Eti Çiğnemeden Yutmak!
Değerli Okurlarım!
Bilmek, beynin aydınlanmasıdır.
Bilenceği bilmeyenler, sanırlar ki herkeste bir terslik var. Onun için bilgeliklere çok bozulurlar. Onların varlıklarına tahammül edemezler. İşte atalarından devraldıkları kalıplarının izin verdiği oranda o kalıplarının içinde dönenip dururlar..
Bunların en bariz özellikleri, sürekli yakınmalarıdır.
Nasıl mı?
Mesela: dünyaya, hayata, kaderlerine, ailelerine, huylarına, arkadaşlarına, esen yele, akan sele, her şeye lanet okur dururlar.

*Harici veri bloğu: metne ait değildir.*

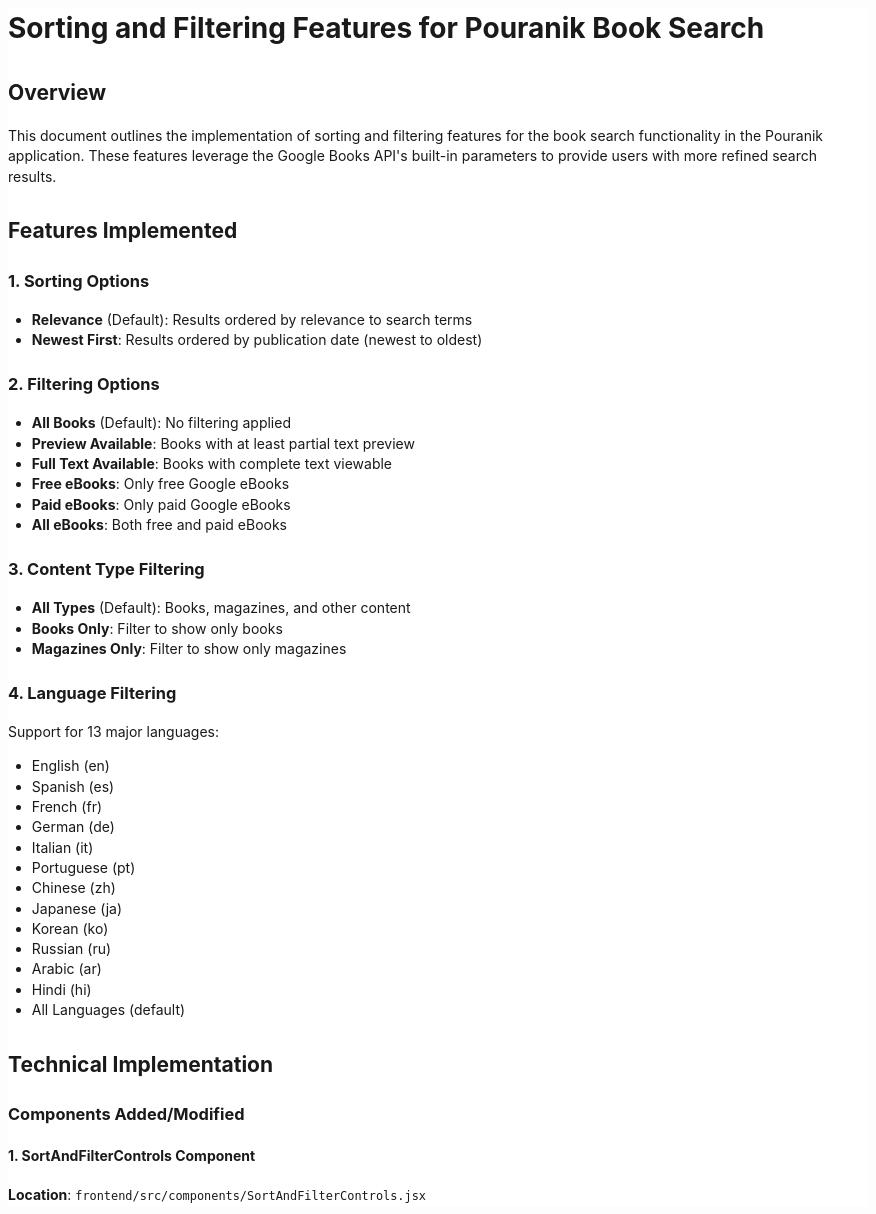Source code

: # Sorting and Filtering Features for Pouranik Book Search

## Overview
This document outlines the implementation of sorting and filtering features for the book search functionality in the Pouranik application. These features leverage the Google Books API's built-in parameters to provide users with more refined search results.

## Features Implemented

### 1. Sorting Options
- **Relevance** (Default): Results ordered by relevance to search terms
- **Newest First**: Results ordered by publication date (newest to oldest)

### 2. Filtering Options
- **All Books** (Default): No filtering applied
- **Preview Available**: Books with at least partial text preview
- **Full Text Available**: Books with complete text viewable
- **Free eBooks**: Only free Google eBooks
- **Paid eBooks**: Only paid Google eBooks
- **All eBooks**: Both free and paid eBooks

### 3. Content Type Filtering
- **All Types** (Default): Books, magazines, and other content
- **Books Only**: Filter to show only books
- **Magazines Only**: Filter to show only magazines

### 4. Language Filtering
Support for 13 major languages:
- English (en)
- Spanish (es)
- French (fr)
- German (de)
- Italian (it)
- Portuguese (pt)
- Chinese (zh)
- Japanese (ja)
- Korean (ko)
- Russian (ru)
- Arabic (ar)
- Hindi (hi)
- All Languages (default)

## Technical Implementation

### Components Added/Modified

#### 1. SortAndFilterControls Component
**Location**: `frontend/src/components/SortAndFilterControls.jsx`
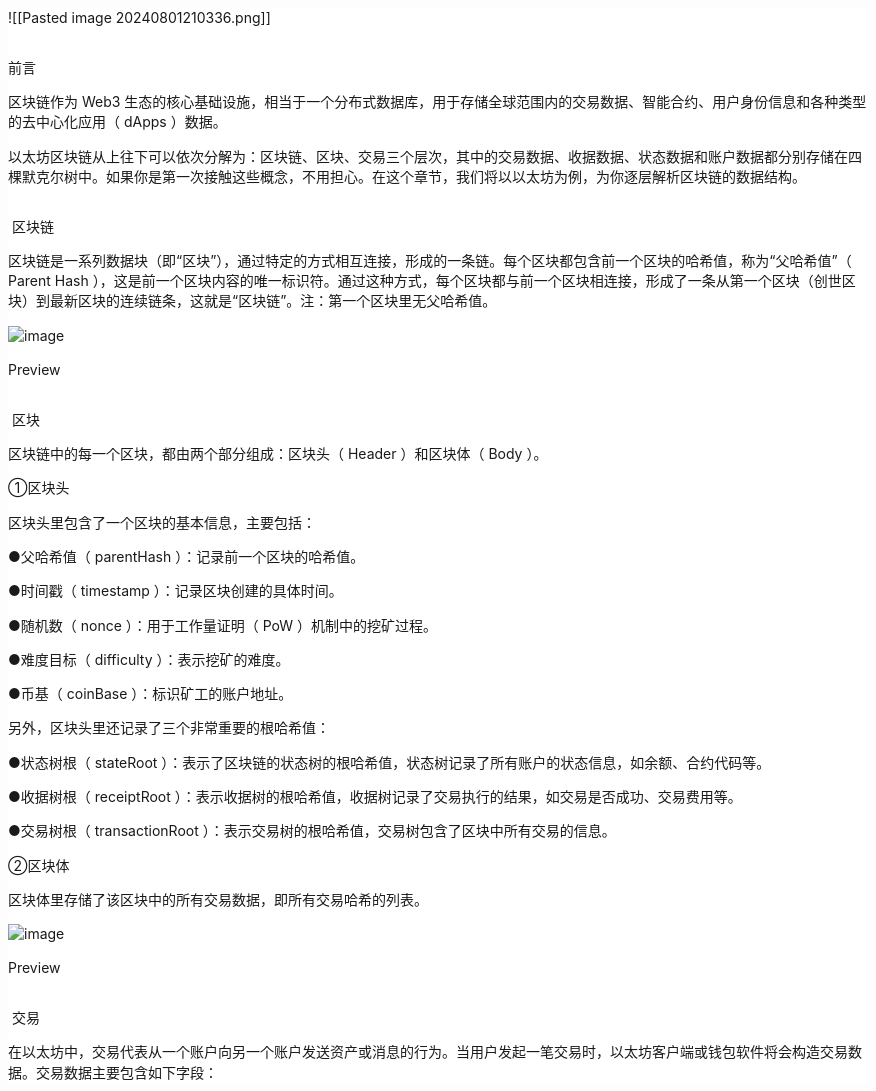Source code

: 
![[Pasted image 20240801210336.png]]
## 

前言

区块链作为 Web3 生态的核心基础设施，相当于一个分布式数据库，用于存储全球范围内的交易数据、智能合约、用户身份信息和各种类型的去中心化应用（ dApps ）数据。

以太坊区块链从上往下可以依次分解为：区块链、区块、交易三个层次，其中的交易数据、收据数据、状态数据和账户数据都分别存储在四棵默克尔树中。如果你是第一次接触这些概念，不用担心。在这个章节，我们将以以太坊为例，为你逐层解析区块链的数据结构。

## 

 区块链

区块链是一系列数据块（即“区块”），通过特定的方式相互连接，形成的一条链。每个区块都包含前一个区块的哈希值，称为“父哈希值”（ Parent Hash ），这是前一个区块内容的唯一标识符。通过这种方式，每个区块都与前一个区块相连接，形成了一条从第一个区块（创世区块）到最新区块的连续链条，这就是“区块链”。注：第一个区块里无父哈希值。

![image](https://hackquest-s3-prod-apne1.s3.ap-northeast-1.amazonaws.com/courses/1c7557b1-2dbc-4092-9ea2-a0c349e6f17c/7e6fb65c-bfd2-474c-88e0-6102272a34f5/9dc8af1a-8e5b-4fe8-8536-e9d28974ab07/edd65023-a1ae-4edd-8a12-e3668e937361.webp?X-Amz-Algorithm=AWS4-HMAC-SHA256&X-Amz-Content-Sha256=UNSIGNED-PAYLOAD&X-Amz-Credential=ASIAYCTGVDAPGS3I246A%2F20240731%2Fap-northeast-1%2Fs3%2Faws4_request&X-Amz-Date=20240731T113418Z&X-Amz-Expires=3600&X-Amz-Security-Token=IQoJb3JpZ2luX2VjEHEaDmFwLW5vcnRoZWFzdC0xIkcwRQIhAMKVgh8fbJ2Ufs7cy1eIlajjLldUx7UR3X6h3Q2HelC2AiAWTUC4c3ChamtdUXK6nk%2BUQgjHysUVobQWu9qMAf%2FlqCqeBAhbEAEaDDU1NTMzOTgxNDk0MiIMRqbARxX24dr4XLDKKvsDxYupgs%2BYWKr%2FLQ3ixMy95eAXsA5IGVS0G%2BD%2B9AHByln0WzPc31ciYhlYr3hUuII632MT0iGUwt7bgojfvR3uFnivP2omPUbXtgU62i5R1kYfV5NMnNpCPnyi%2FoH7XO6p8UfyjRrAaMkGdHd5TiCcGZwyLyNlLRgjabCizvINaXMQeQmVzTKwxv0bKGz1cUeaRWP6JBUj8wYD4HkeL4jRbdHci1nx8ZfAl5aauu%2FT5nOLvbVV8Jz4NyME9dK5Stt2XtA4cqceLaM%2BGzbajUTiQvv6Uf60ORdq1Jxi0%2FzfAFbw27UCXatC9UM84T4MF4KW3GFkQuKBR1bQL3UX4%2B5ZVljqwo0j467kK9f%2BNWbNY3lPOVNzT%2F3fUwvdy%2FVhG3JmMHP18Jofju5yG1LKcbDtNgVOcmuZuwAoWw399n59t8gqZ1GoM4E%2BW5phGs5IVFokR%2BAnbqPgnAwS2gmIL72CEzgTXAhUYSxnf6PW%2FhOVSTmgRju8ATJ6ZEZAw71x9cY7W%2FdO1PyXNsMSuhL%2FC9CpuVem3drD3JNz7qwWJ1%2BdpnMPp7KQ0Y182Af4Q29jqN0gtHvpqLTXtmYUng%2BeX7u86enXVelRiyEzn55Yqhecret4vy0xf7%2FBdGKu2q7TO3cnKFl%2FpWho%2BlalPHahuJxrZK0DzAkAIRPeOscbMJGJqLUGOqYBSVDqshSIi%2FdQ6uCeAQyg5NkrF8Wo0XL7uFmH57fUxjDD5rynY6d5SbNSi%2B1qjgt9NTB8ckqapqKnP8XrpWh%2BjwXwfYlWuMrDYRerdkjRXLuRWAnpE%2BkrTdmLO8zGlspCyrkSs8PdLW3XdTH6DfH5%2FiMsBmo0IySUl8VpCnPkrWpKv8F%2F9jKX%2FdD%2Fp%2F%2B7viekEQXU8jaH9ttxT%2BQvQPEr6uIT0g41Ng%3D%3D&X-Amz-Signature=cfd222947e611b7fb344848b371eff7c524da4566b221563010120e261ff8b7e&X-Amz-SignedHeaders=host&x-id=GetObject)

Preview

## 

 区块

区块链中的每一个区块，都由两个部分组成：区块头（ Header ）和区块体（ Body ）。

①区块头

区块头里包含了一个区块的基本信息，主要包括：

●父哈希值（ parentHash ）：记录前一个区块的哈希值。

●时间戳（ timestamp ）：记录区块创建的具体时间。

●随机数（ nonce ）：用于工作量证明（ PoW ）机制中的挖矿过程。

●难度目标（ difficulty ）：表示挖矿的难度。

●币基（ coinBase ）：标识矿工的账户地址。

另外，区块头里还记录了三个非常重要的根哈希值：

●状态树根（ stateRoot ）：表示了区块链的状态树的根哈希值，状态树记录了所有账户的状态信息，如余额、合约代码等。

●收据树根（ receiptRoot ）：表示收据树的根哈希值，收据树记录了交易执行的结果，如交易是否成功、交易费用等。

●交易树根（ transactionRoot ）：表示交易树的根哈希值，交易树包含了区块中所有交易的信息。

②区块体

区块体里存储了该区块中的所有交易数据，即所有交易哈希的列表。

![image](https://hackquest-s3-prod-apne1.s3.ap-northeast-1.amazonaws.com/courses/1c7557b1-2dbc-4092-9ea2-a0c349e6f17c/7e6fb65c-bfd2-474c-88e0-6102272a34f5/9dc8af1a-8e5b-4fe8-8536-e9d28974ab07/3e9e4b1a-c1f0-42bd-82cb-9f82f28c446d.webp?X-Amz-Algorithm=AWS4-HMAC-SHA256&X-Amz-Content-Sha256=UNSIGNED-PAYLOAD&X-Amz-Credential=ASIAYCTGVDAPGS3I246A%2F20240731%2Fap-northeast-1%2Fs3%2Faws4_request&X-Amz-Date=20240731T113418Z&X-Amz-Expires=3600&X-Amz-Security-Token=IQoJb3JpZ2luX2VjEHEaDmFwLW5vcnRoZWFzdC0xIkcwRQIhAMKVgh8fbJ2Ufs7cy1eIlajjLldUx7UR3X6h3Q2HelC2AiAWTUC4c3ChamtdUXK6nk%2BUQgjHysUVobQWu9qMAf%2FlqCqeBAhbEAEaDDU1NTMzOTgxNDk0MiIMRqbARxX24dr4XLDKKvsDxYupgs%2BYWKr%2FLQ3ixMy95eAXsA5IGVS0G%2BD%2B9AHByln0WzPc31ciYhlYr3hUuII632MT0iGUwt7bgojfvR3uFnivP2omPUbXtgU62i5R1kYfV5NMnNpCPnyi%2FoH7XO6p8UfyjRrAaMkGdHd5TiCcGZwyLyNlLRgjabCizvINaXMQeQmVzTKwxv0bKGz1cUeaRWP6JBUj8wYD4HkeL4jRbdHci1nx8ZfAl5aauu%2FT5nOLvbVV8Jz4NyME9dK5Stt2XtA4cqceLaM%2BGzbajUTiQvv6Uf60ORdq1Jxi0%2FzfAFbw27UCXatC9UM84T4MF4KW3GFkQuKBR1bQL3UX4%2B5ZVljqwo0j467kK9f%2BNWbNY3lPOVNzT%2F3fUwvdy%2FVhG3JmMHP18Jofju5yG1LKcbDtNgVOcmuZuwAoWw399n59t8gqZ1GoM4E%2BW5phGs5IVFokR%2BAnbqPgnAwS2gmIL72CEzgTXAhUYSxnf6PW%2FhOVSTmgRju8ATJ6ZEZAw71x9cY7W%2FdO1PyXNsMSuhL%2FC9CpuVem3drD3JNz7qwWJ1%2BdpnMPp7KQ0Y182Af4Q29jqN0gtHvpqLTXtmYUng%2BeX7u86enXVelRiyEzn55Yqhecret4vy0xf7%2FBdGKu2q7TO3cnKFl%2FpWho%2BlalPHahuJxrZK0DzAkAIRPeOscbMJGJqLUGOqYBSVDqshSIi%2FdQ6uCeAQyg5NkrF8Wo0XL7uFmH57fUxjDD5rynY6d5SbNSi%2B1qjgt9NTB8ckqapqKnP8XrpWh%2BjwXwfYlWuMrDYRerdkjRXLuRWAnpE%2BkrTdmLO8zGlspCyrkSs8PdLW3XdTH6DfH5%2FiMsBmo0IySUl8VpCnPkrWpKv8F%2F9jKX%2FdD%2Fp%2F%2B7viekEQXU8jaH9ttxT%2BQvQPEr6uIT0g41Ng%3D%3D&X-Amz-Signature=f9a34fa43b18848e7d308e82a9af96f82389de640590d6d310cccbf0c0135ff8&X-Amz-SignedHeaders=host&x-id=GetObject)

Preview

## 

 交易

在以太坊中，交易代表从一个账户向另一个账户发送资产或消息的行为。当用户发起一笔交易时，以太坊客户端或钱包软件将会构造交易数据。交易数据主要包含如下字段：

Derler ki "Bu dünyada gerçek dost arayanlar dostsuz kalır, yap iyilik bul kötülük, acırsan acınacak duruma düşersin, parandan başka gücün yoktur, herkes elbirliği etmiş gibi bana karşı, kadın milleti ya da erkek milleti değil mi?" vs..
İşte bu böyle uzar gider…
Oysa dünya da, hayatta çok güzel dizayn edilmiştir.
Şuna bak ya.. Dünya sonsuz mavi bir boşlukta, hem kendi etrafında hem de güneşin etrafında adeta mavi ve yeşil renk ağırlığıyla dur-duraksız dans ediyor. Bu mavi rengin üzerine güzelliğiyle gözleri kamaştıran güneş sarıp sarmalıyor.
Ağaçlar, ağaçlarda kuşlar uçan birer doğa.
Adana’da olduğu gibi tıpkı Kahramanmaraş’ta da hayat bütün güzelliğiyle devam ediyor..
Su bir başka güzel..
Anlat anlat bitmez.
Bu kadar güzelliğe nasıl olur da lanet okunur?
Ne var? Bir şey.. Cehalet!!
Cahil kendi iç karanlığını, iç çatışmalarını, çelişkilerini, gittiği her yere taşır. Bunların yaşamları bir tür boğuntudur..
Bungunluktur.
Bunalımdır.
Burada durup soluklanıyoruz.
Cahil, önce kendiyle başı püsküllü belada olandır.
Cahil, itin önüne ot, atın önüne et atan kişidir.
Evet, işte bunun için, cahiller, sevgiyi, aşkı ve sevişmeyi bilmezler.
Onlar eti ya çiğ çiğ ya da çiğnemeden yutanlar gibidir.